QUEST Center for Responsible Research, Berlin Institute of Health at Charité, Universitätsmedizin Berlin, Berlin, Germany.
Clin Sci (Lond). 2022 Aug 12;136(15):1139-1156. doi: 10.1042/CS20220287.
Recent work has raised awareness about the need to replace bar graphs of continuous data with informative graphs showing the data distribution. The impact of these efforts is not known. The present observational meta-research study examined how often scientists in different fields use various graph types, and assessed whether visualization practices have changed between 2010 and 2020. We developed and validated an automated screening tool, designed to identify bar graphs of counts or proportions, bar graphs of continuous data, bar graphs with dot plots, dot plots, box plots, violin plots, histograms, pie charts, and flow charts. Papers from 23 fields (approximately 1000 papers/field per year) were randomly selected from PubMed Central and screened (n=227998). F1 scores for different graphs ranged between 0.83 and 0.95 in the internal validation set. While the tool also performed well in external validation sets, F1 scores were lower for uncommon graphs. Bar graphs are more often used incorrectly to display continuous data than they are used correctly to display counts or proportions.

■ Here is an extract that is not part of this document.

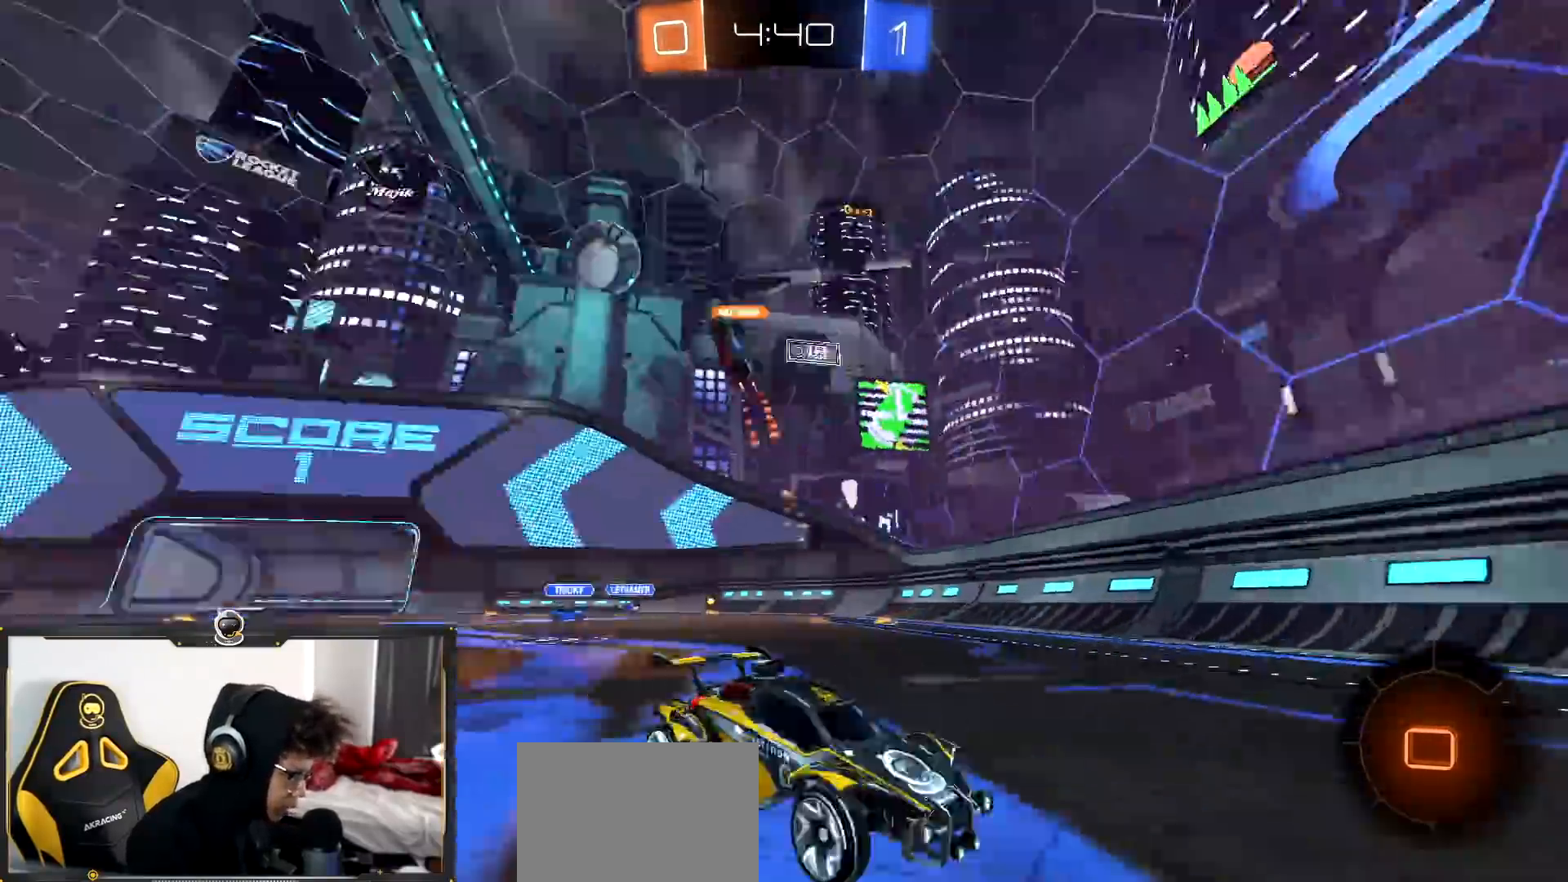
{"buttons": ["R2"], "left_stick": "center", "right_stick": "center", "events": [[184, "left_stick", "right"], [384, "left_stick", "center"]]}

The proportion of papers that use bar graphs of continuous data varies markedly across fields (range in 2020: 4-58%), with high rates in biochemistry and cell biology, complementary and alternative medicine, physiology, genetics, oncology and carcinogenesis, pharmacology, microbiology and immunology. Visualization practices have improved in some fields in recent years. Fewer than 25% of papers use flow charts, which provide information about attrition and the risk of bias. The present study highlights the need for continued interventions to improve visualization and identifies fields that would benefit most.
最近的研究工作引起了人们对用显示数据分布的信息图替代连续数据条形图的重视。但这些努力的影响尚不清楚。本观察性元研究旨在调查不同领域的科学家使用各种图形类型的频率,并评估 2010 年至 2020 年间可视化实践是否发生了变化。我们开发并验证了一种自动化筛选工具,旨在识别计数或比例的条形图、连续数据的条形图、带有点图的条形图、点图、箱线图、小提琴图、直方图、饼图和流程图。从 PubMed Central 中随机选择了来自 23 个领域(每年每个领域约 1000 篇论文)的论文进行筛选(n=227998)。不同图形的 F1 分数在内部验证集中介于 0.83 至 0.95 之间。虽然该工具在外部验证集中也表现良好,但对于不常见的图形,F1 分数较低。条形图用于显示连续数据的错误用法比用于显示计数或比例的正确用法更为常见。在不同领域,使用连续数据条形图的论文比例差异很大(2020 年范围:4-58%),生物化学和细胞生物学、补充和替代医学、生理学、遗传学、肿瘤学和致癌作用、药理学、微生物学和免疫学领域的比例较高。近年来,一些领域的可视化实践有所改善。使用流程图的论文不足 25%,流程图可提供关于损耗和偏倚风险的信息。本研究强调了需要继续进行干预以改善可视化效果,并确定最受益的领域。